--- RECORDS TO PROCESS ---
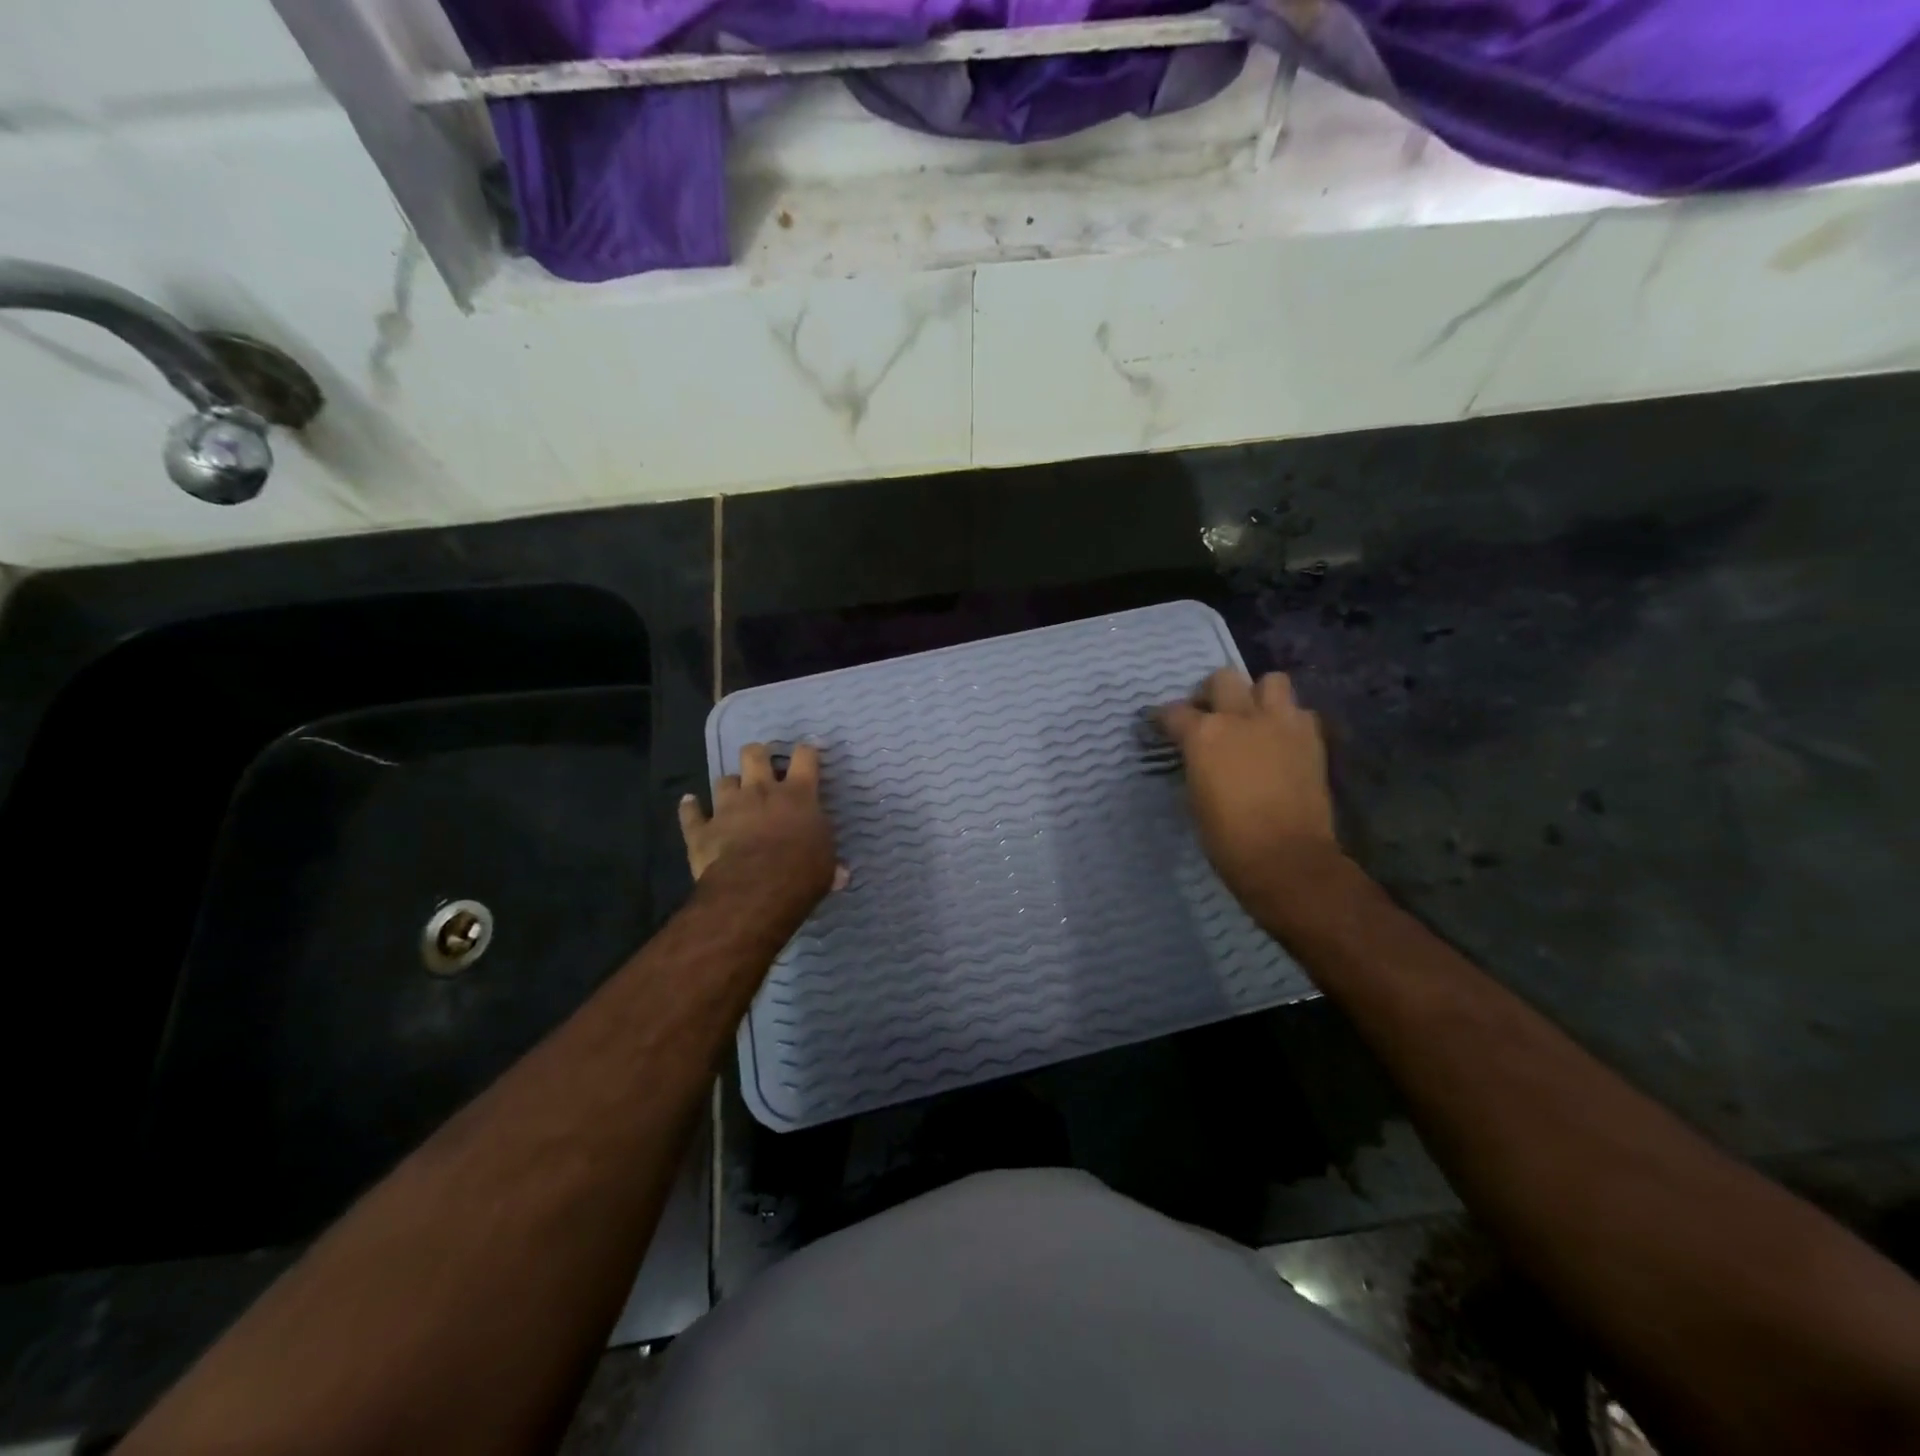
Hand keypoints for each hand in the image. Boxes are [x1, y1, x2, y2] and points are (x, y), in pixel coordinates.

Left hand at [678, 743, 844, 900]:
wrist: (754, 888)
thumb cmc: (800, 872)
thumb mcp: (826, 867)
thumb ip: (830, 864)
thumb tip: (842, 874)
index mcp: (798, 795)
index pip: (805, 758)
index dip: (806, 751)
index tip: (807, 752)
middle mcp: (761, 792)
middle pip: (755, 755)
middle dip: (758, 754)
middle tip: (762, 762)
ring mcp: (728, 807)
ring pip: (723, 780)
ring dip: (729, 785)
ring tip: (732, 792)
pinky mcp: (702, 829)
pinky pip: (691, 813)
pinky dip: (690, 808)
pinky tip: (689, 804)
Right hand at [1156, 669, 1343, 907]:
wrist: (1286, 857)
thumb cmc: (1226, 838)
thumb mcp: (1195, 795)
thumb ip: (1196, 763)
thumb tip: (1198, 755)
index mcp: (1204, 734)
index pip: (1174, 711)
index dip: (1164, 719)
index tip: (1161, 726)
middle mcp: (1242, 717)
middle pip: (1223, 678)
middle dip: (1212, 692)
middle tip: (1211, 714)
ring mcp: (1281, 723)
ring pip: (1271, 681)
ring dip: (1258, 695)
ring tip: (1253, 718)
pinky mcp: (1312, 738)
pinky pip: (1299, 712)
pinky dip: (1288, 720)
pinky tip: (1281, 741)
...
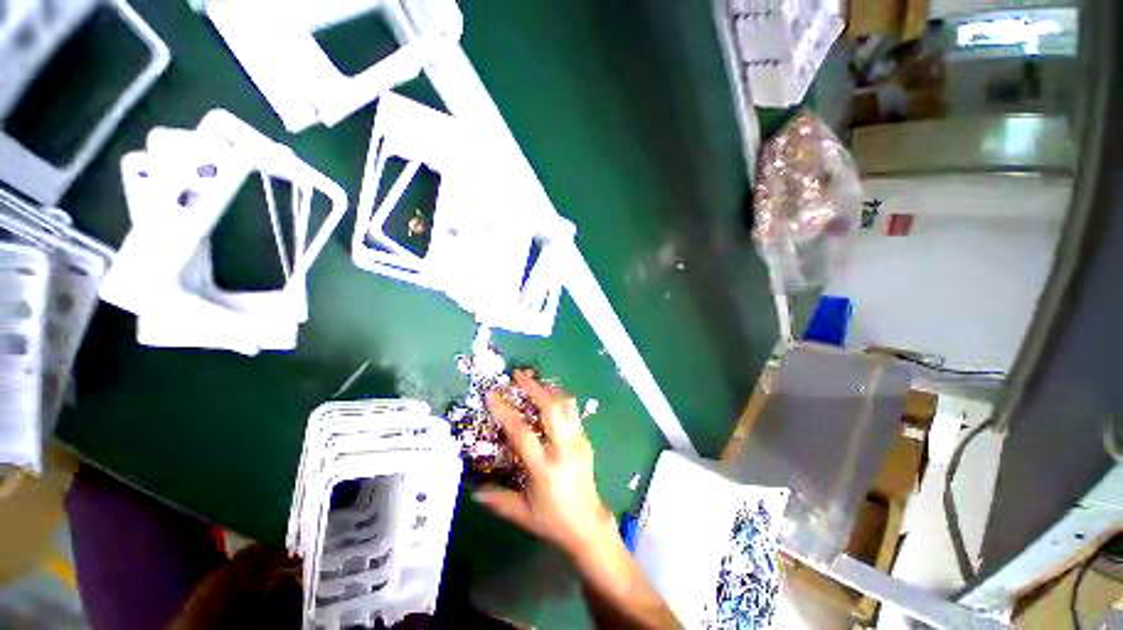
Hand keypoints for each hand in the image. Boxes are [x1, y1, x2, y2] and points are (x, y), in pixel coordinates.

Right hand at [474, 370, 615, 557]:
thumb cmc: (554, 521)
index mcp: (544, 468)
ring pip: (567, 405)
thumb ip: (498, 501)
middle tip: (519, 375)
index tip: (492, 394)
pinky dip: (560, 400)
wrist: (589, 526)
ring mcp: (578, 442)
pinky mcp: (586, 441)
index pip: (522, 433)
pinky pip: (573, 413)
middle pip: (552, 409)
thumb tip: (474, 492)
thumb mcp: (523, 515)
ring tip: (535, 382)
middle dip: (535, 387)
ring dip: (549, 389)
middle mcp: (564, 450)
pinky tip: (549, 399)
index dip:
* * *
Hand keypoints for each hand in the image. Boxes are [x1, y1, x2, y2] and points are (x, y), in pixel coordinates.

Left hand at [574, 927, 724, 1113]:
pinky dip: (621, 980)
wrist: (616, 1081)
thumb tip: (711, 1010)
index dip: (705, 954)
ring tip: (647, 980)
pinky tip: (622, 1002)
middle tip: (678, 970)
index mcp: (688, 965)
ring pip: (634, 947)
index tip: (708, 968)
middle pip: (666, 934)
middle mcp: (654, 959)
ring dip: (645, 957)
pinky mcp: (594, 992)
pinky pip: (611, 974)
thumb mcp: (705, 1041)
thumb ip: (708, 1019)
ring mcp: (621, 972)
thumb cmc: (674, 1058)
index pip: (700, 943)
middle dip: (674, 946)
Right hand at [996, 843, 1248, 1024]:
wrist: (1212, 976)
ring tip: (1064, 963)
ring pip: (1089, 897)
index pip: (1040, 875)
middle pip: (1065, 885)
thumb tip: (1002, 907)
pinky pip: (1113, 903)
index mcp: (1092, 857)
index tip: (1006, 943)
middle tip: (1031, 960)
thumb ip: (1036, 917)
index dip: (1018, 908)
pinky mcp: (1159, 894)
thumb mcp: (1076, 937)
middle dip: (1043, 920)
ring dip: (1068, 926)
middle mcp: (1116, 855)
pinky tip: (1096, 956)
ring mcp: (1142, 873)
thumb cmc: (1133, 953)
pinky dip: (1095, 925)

--- TRY IT ---
Using only the listing above, restate exactly the lines from the line containing "ring tip: (647, 980)" through the line containing "pinky dip: (1095, 925)", both included.

--- SOLUTION FOR THIS TASK ---
ring tip: (647, 980)
pinky tip: (622, 1002)
middle tip: (678, 970)
index mcp: (688, 965)
ring pip: (634, 947)
index tip: (708, 968)
middle pip: (666, 934)
middle mcp: (654, 959)
ring dip: (645, 957)
pinky mcp: (594, 992)
pinky pip: (611, 974)
thumb mcp: (705, 1041)
thumb ip: (708, 1019)
ring mcp: (621, 972)
thumb cmc: (674, 1058)
index pip: (700, 943)
middle dip: (674, 946)
Right hand at [996, 843, 1248, 1024]:
wrist: (1212, 976)
ring tip: (1064, 963)
ring pip: (1089, 897)
index pip: (1040, 875)
middle pip: (1065, 885)
thumb tip: (1002, 907)
pinky pip: (1113, 903)
index mcp: (1092, 857)
index tip: (1006, 943)
middle tip: (1031, 960)
thumb ip: (1036, 917)
index dip: (1018, 908)
pinky mcp: (1159, 894)
thumb mcp: (1076, 937)
middle dip: (1043, 920)
ring dip: (1068, 926)
middle mcp: (1116, 855)
pinky tip: (1096, 956)
ring mcp: (1142, 873)
thumb cmc: (1133, 953)
pinky dip: (1095, 925)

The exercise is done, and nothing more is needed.